• [Problem]
Copy everything from the line containing "col_0: median 0.15, box" down to the line containing "Where do data and bss first cross each other?", swapping "chart" for "graph" and changing nothing else.

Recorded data
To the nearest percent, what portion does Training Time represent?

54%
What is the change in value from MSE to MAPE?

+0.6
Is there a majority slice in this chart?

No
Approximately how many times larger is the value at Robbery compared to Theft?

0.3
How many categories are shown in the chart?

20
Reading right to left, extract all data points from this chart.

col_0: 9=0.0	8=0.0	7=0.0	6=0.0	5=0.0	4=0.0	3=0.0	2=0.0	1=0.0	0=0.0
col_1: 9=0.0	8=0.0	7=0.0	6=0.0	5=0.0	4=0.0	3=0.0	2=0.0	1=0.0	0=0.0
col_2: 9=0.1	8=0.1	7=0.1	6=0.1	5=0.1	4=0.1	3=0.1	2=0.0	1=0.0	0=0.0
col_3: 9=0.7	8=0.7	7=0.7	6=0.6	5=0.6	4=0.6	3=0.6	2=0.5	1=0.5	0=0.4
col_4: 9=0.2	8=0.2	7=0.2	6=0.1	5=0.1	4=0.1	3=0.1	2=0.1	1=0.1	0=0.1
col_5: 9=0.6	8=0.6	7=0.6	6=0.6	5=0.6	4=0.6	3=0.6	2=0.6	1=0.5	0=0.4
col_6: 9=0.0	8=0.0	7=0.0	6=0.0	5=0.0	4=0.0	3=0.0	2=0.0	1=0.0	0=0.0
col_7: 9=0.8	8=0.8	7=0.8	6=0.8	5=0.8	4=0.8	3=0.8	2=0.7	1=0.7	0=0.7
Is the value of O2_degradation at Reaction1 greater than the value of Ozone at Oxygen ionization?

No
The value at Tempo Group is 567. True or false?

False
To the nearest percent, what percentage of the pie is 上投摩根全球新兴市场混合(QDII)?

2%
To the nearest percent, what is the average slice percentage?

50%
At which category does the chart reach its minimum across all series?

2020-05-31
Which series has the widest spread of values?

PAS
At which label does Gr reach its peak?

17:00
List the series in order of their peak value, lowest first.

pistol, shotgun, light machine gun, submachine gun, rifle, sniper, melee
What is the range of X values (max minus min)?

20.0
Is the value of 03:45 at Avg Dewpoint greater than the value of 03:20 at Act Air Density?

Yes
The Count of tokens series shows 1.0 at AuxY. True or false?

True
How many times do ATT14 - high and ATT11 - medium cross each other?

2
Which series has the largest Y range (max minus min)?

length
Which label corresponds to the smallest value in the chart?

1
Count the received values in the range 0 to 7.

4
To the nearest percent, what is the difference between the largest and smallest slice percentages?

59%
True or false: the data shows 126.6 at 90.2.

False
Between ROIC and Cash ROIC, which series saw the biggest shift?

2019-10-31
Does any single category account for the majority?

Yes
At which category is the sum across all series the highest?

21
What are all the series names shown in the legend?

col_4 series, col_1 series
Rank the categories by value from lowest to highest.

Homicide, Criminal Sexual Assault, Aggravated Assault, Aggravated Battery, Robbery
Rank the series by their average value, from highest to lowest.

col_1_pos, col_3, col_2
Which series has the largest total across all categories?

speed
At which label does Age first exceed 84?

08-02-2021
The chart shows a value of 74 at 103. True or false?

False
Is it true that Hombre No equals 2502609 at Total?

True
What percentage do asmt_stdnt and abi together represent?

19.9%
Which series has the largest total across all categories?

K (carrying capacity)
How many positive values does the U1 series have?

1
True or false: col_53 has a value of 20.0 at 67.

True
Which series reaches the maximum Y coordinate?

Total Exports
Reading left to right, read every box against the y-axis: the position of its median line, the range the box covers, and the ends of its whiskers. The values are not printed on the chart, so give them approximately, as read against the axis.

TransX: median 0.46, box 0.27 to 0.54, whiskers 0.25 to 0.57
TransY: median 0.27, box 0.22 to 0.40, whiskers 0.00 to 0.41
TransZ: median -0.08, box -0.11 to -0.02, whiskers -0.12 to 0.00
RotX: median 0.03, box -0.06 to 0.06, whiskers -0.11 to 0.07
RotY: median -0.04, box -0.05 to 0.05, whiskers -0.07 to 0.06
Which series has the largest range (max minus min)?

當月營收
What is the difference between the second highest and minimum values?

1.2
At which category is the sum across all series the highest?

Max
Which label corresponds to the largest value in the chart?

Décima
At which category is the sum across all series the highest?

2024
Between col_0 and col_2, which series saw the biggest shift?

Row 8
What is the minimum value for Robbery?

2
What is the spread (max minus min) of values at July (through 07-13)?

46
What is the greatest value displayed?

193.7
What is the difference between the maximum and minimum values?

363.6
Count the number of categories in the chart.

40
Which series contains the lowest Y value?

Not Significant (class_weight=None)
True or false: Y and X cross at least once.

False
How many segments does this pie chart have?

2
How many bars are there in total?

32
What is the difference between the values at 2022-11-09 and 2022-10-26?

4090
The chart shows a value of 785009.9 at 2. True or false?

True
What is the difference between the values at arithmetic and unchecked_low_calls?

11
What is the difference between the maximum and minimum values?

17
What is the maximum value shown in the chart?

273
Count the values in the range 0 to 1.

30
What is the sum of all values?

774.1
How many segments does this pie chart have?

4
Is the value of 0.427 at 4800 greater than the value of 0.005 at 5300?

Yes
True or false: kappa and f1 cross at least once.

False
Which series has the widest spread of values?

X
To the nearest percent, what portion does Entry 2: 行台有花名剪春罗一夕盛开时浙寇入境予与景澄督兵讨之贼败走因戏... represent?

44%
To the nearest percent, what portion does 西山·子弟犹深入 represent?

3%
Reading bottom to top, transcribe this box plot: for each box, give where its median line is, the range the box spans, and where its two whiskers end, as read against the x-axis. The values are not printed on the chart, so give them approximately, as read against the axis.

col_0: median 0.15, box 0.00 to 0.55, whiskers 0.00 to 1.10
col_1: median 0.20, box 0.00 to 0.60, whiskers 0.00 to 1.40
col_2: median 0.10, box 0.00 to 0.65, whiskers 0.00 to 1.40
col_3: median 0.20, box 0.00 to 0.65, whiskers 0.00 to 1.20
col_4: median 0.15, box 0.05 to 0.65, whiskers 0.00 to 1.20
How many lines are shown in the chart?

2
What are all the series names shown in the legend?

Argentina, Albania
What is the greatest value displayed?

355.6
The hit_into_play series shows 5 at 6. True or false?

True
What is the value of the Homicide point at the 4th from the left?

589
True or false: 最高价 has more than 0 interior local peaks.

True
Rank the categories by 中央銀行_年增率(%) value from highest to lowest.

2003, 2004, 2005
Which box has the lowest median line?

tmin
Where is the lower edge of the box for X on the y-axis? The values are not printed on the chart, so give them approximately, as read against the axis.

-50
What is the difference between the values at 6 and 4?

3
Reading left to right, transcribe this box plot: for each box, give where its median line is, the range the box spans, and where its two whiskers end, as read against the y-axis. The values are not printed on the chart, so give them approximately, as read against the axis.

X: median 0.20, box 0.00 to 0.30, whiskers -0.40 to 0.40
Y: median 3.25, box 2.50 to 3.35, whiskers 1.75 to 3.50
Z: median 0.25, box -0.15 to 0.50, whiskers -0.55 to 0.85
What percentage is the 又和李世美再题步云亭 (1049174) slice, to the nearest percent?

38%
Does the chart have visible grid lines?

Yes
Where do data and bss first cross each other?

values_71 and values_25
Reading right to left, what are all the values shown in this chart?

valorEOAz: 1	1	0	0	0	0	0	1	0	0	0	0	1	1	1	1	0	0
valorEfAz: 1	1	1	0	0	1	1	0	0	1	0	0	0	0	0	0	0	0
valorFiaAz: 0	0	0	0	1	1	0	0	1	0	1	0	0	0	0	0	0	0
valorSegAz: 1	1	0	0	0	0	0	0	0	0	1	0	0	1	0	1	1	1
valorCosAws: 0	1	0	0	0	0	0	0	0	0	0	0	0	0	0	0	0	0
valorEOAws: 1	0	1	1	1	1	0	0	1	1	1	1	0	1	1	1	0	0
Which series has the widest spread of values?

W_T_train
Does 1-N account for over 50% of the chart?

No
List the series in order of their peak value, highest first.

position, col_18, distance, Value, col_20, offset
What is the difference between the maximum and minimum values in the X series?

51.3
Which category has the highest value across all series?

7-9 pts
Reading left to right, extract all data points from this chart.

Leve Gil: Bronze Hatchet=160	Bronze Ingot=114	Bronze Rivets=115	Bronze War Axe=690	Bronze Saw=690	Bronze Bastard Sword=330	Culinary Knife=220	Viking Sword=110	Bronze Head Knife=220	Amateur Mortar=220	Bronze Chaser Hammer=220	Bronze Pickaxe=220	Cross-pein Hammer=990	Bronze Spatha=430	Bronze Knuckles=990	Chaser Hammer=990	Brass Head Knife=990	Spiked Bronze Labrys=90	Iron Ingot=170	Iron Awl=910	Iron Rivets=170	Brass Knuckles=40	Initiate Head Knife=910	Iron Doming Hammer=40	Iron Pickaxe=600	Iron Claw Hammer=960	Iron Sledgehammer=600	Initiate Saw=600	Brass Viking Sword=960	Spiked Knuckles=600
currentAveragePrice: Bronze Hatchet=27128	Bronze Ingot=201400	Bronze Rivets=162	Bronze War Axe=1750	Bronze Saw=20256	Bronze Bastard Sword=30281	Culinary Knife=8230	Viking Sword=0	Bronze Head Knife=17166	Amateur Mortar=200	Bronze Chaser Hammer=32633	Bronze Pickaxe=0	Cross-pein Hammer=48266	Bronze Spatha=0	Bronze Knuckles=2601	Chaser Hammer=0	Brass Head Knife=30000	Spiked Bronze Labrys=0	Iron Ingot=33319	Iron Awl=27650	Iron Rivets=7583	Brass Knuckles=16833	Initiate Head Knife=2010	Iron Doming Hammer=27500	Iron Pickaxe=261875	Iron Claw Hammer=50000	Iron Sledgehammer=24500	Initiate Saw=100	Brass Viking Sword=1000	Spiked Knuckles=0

• [Output of the exercise]
col_0: median 0.15, box 0.00 to 0.55, whiskers 0.00 to 1.10
col_1: median 0.20, box 0.00 to 0.60, whiskers 0.00 to 1.40
col_2: median 0.10, box 0.00 to 0.65, whiskers 0.00 to 1.40
col_3: median 0.20, box 0.00 to 0.65, whiskers 0.00 to 1.20
col_4: median 0.15, box 0.05 to 0.65, whiskers 0.00 to 1.20
How many lines are shown in the graph?

2
What are all the series names shown in the legend?

Argentina, Albania
What is the greatest value displayed?

355.6
The hit_into_play series shows 5 at 6. True or false?

True
What is the value of the Homicide point at the 4th from the left?

589
True or false: 最高价 has more than 0 interior local peaks.

True
Rank the categories by 中央銀行_年增率(%) value from highest to lowest.

2003, 2004, 2005
Which box has the lowest median line?

tmin
Where is the lower edge of the box for X on the y-axis? The values are not printed on the graph, so give them approximately, as read against the axis.

-50
What is the difference between the values at 6 and 4?

3
Reading left to right, transcribe this box plot: for each box, give where its median line is, the range the box spans, and where its two whiskers end, as read against the y-axis. The values are not printed on the graph, so give them approximately, as read against the axis.

X: median 0.20, box 0.00 to 0.30, whiskers -0.40 to 0.40
Y: median 3.25, box 2.50 to 3.35, whiskers 1.75 to 3.50
Z: median 0.25, box -0.15 to 0.50, whiskers -0.55 to 0.85
What percentage is the 又和李世美再题步云亭 (1049174) slice, to the nearest percent?

38%
Does the graph have visible grid lines?

Yes
Where do data and bss first cross each other?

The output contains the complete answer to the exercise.